The goal of this project is to build a social network of the characters appearing in a finite corpus of digital documents, as well as exploring the structure of the obtained social network.
As a first step, the student(s) will elaborate algorithms retrieving information about the social relationships between entities identified as network nodes (persons, characters, places). This will be done through an automatized mining of text documents (text files or web pages). During the second step, the student(s) will record every meaningful relation in a network database. This will require to develop tools to extract semantic information from the corpus. At last, the student(s) will present a web-interactive visualisation of the network. The student(s) are expected to take part in all the three steps above. After a literature review, they will implement and test different methods, and suggest improvements based on the results.
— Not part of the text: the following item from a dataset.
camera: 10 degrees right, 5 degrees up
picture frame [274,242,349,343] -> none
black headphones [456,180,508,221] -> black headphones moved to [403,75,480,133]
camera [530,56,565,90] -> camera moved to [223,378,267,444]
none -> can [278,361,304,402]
The possible corpus is the fictional universe of Star Wars and the relations between characters. In this case, the Wookieepedia database will be the corpus. There, each character is described by a bio that can be used as starting points for the data mining. With its thousands of characters, the analysis of the Star Wars network is a good case study. The project will lead to a procedure that permits to extract and study social relationships from any texts and documents. The Lab has such projects like the Venice Time Machine on rails (analysis of the archives of Venice over several centuries).
Skills required: Strong programming skills (to be discussed): Python (part 1 & 2) or JVM-based languages (part 1 & 2), Web technologies (part 3). Prior experience with databases (SQL, and/or NoSQL), knowledge of graph databases will be a plus. Interests in semantic web, visualization.